I need a solution that remove all special characters except alphanumeric and accents. I tryed this solution without success.

preg_replace('/[^a-zA-ZáéíóúÁÉÍÓÚâêîôÂÊÎÔãõÃÕçÇ0-9_ \.&-]/s', '', $string);

Furthermore, its need that regex (or other specific solution) allow chinese and arabian charset.

any help its really apprecieted!

Vincenzo Lo Palo
  • 1,341
  • 5
  • 19
  • 32
  • http://www.php.net/manual/en/regexp.reference.unicode.php – CBroe Nov 28 '13 at 14:08
  • 2
    So what exactly *are* "special characters"? *"Remove everything except a few selected ones and this whole giant block of other characters which make up the majority of Unicode"* is a bit vague. *Why* do you need to remove those characters? – deceze Nov 28 '13 at 14:11
  • Im building a search text field than I need clean keywords from "/%$@* and more... – Vincenzo Lo Palo Nov 28 '13 at 14:13
  • What's so special about "/%$@*, why can't people search for those characters? Why only "alphanumeric, accents, Chinese and Arabian", what about, say, Korean, Japanese and Sanskrit? – deceze Nov 28 '13 at 14:14
  • because there are not results from those characters – Vincenzo Lo Palo Nov 28 '13 at 14:16
  • yes I need allow all languages – Vincenzo Lo Palo Nov 28 '13 at 14:16
  • So what exactly don't you allow then? Look at the link above by CBroe. Sounds like `\pL` may be what you want, but that's honestly hard to tell. – deceze Nov 28 '13 at 14:18
  • 2
    Will there be any results for "aslkgjalkgjaljgaslkjg"? No? Then display 0 results. Will there be any results for Chinese characters? No? Then display 0 results. – maček Nov 28 '13 at 15:26

2 Answers2

8
$string = preg_replace('/\PL/u', '', $string);
  • L is a character attribute meaning letter
  • \P means does not match attribute
  • /u is the Unicode modifier, you need this if you want to handle Unicode characters
  • make sure $string is encoded in UTF-8

So this matches all non-letters and removes them. I can only guess that this matches what you want.

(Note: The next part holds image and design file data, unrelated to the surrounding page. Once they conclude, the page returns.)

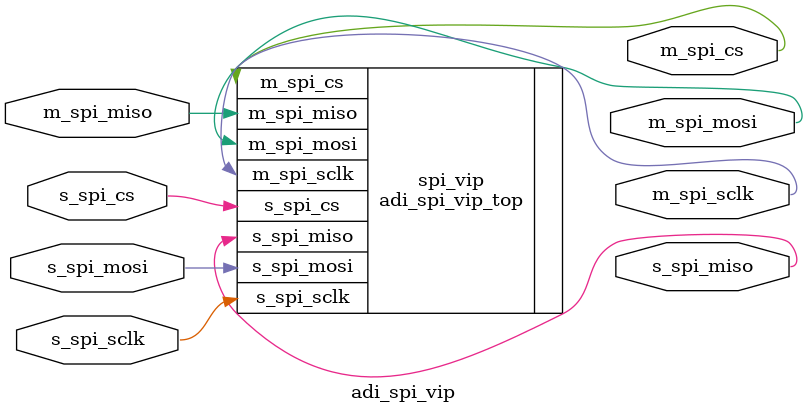
<source format=v>

module adi_spi_vip #(
  parameter MODE          = 0, // SLAVE=0
  parameter CPOL          = 0,
  parameter CPHA          = 0,
  parameter INV_CS        = 0,
  parameter DATA_DLENGTH  = 16,
  parameter SLAVE_TIN     = 0,
  parameter SLAVE_TOUT    = 0,
  parameter MASTER_TIN    = 0,
  parameter MASTER_TOUT   = 0,
  parameter CS_TO_MISO    = 0,
  parameter DEFAULT_MISO_DATA = 'hCAFE
)  (
  input   wire  s_spi_sclk,
  input   wire  s_spi_mosi,
  output  wire  s_spi_miso,
  input   wire  s_spi_cs,
  output  wire  m_spi_sclk,
  output  wire  m_spi_mosi,
  input   wire  m_spi_miso,
  output  wire  m_spi_cs
);

  adi_spi_vip_top #(
    .MODE               (MODE),
    .CPOL               (CPOL),
    .CPHA               (CPHA),
    .INV_CS             (INV_CS),
    .DATA_DLENGTH       (DATA_DLENGTH),
    .SLAVE_TIN          (SLAVE_TIN),
    .SLAVE_TOUT         (SLAVE_TOUT),
    .MASTER_TIN         (MASTER_TIN),
    .MASTER_TOUT        (MASTER_TOUT),
    .CS_TO_MISO         (CS_TO_MISO),
    .DEFAULT_MISO_DATA  (DEFAULT_MISO_DATA)
  ) spi_vip (
    .s_spi_sclk (s_spi_sclk),
    .s_spi_mosi (s_spi_mosi),
    .s_spi_miso (s_spi_miso),
    .s_spi_cs   (s_spi_cs),
    .m_spi_sclk (m_spi_sclk),
    .m_spi_mosi (m_spi_mosi),
    .m_spi_miso (m_spi_miso),
    .m_spi_cs   (m_spi_cs)
  );

endmodule
</source>
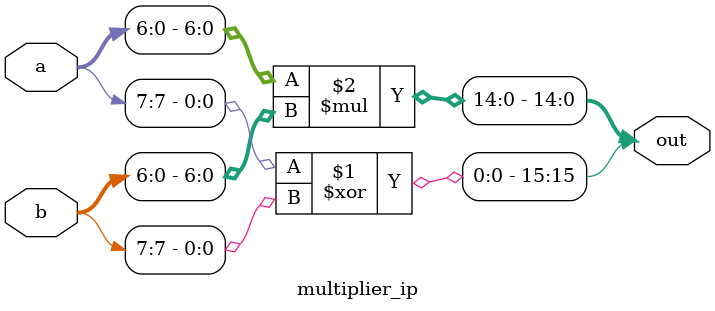
<source format=v>
`timescale 1ns / 1ps

module multiplier_ip(input [7:0] a, input [7:0] b, output [15:0] out);

	assign out[15] = a[7] ^ b[7];
  assign out[14:0] = a[6:0] * b[6:0];

endmodule

</source>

See http://www.php.net/manual/en/regexp.reference.unicode.php for more attributes you could match by, e.g. /[^\pL\pS]/u would match everything except letters and "symbols".

deceze
  • 510,633
  • 85
  • 743
  • 889
0
echo preg_replace('/[^أ-يA-Za-z0-9 ]/ui', '', $string);
Moeed Farooqui
  • 3,604
  • 1
  • 18
  • 23